Assignment => In your transcription, keep every record exact and leave out the pictures.
Supplied information START
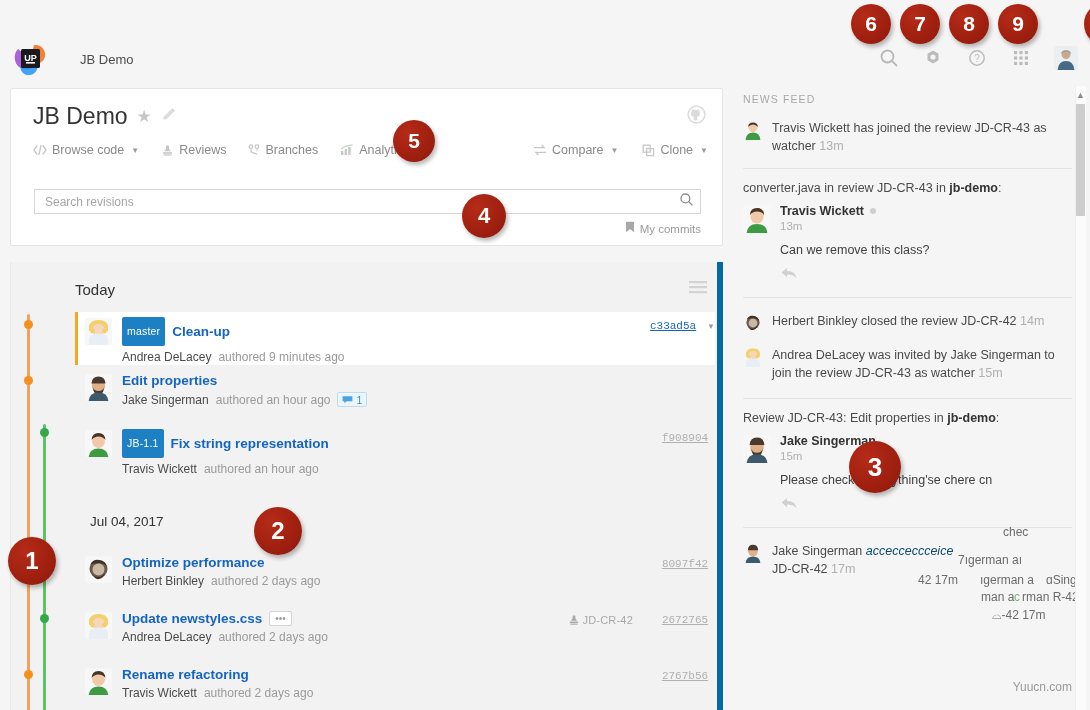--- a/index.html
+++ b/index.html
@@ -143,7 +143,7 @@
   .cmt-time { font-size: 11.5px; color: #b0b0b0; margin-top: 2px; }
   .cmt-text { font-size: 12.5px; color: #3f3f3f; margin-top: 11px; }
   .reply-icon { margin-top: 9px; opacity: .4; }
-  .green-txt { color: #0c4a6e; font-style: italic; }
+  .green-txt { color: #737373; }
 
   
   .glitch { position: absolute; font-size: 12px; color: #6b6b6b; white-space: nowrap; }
Supplied information END
Answer for this exercise =>
--- a/index.html
+++ b/index.html
@@ -143,7 +143,7 @@
   .cmt-time { font-size: 11.5px; color: #b0b0b0; margin-top: 2px; }
   .cmt-text { font-size: 12.5px; color: #3f3f3f; margin-top: 11px; }
   .reply-icon { margin-top: 9px; opacity: .4; }
-  .green-txt { color: #0c4a6e; font-style: italic; }
+  .green-txt { color: #737373; }
 
   
   .glitch { position: absolute; font-size: 12px; color: #6b6b6b; white-space: nowrap; }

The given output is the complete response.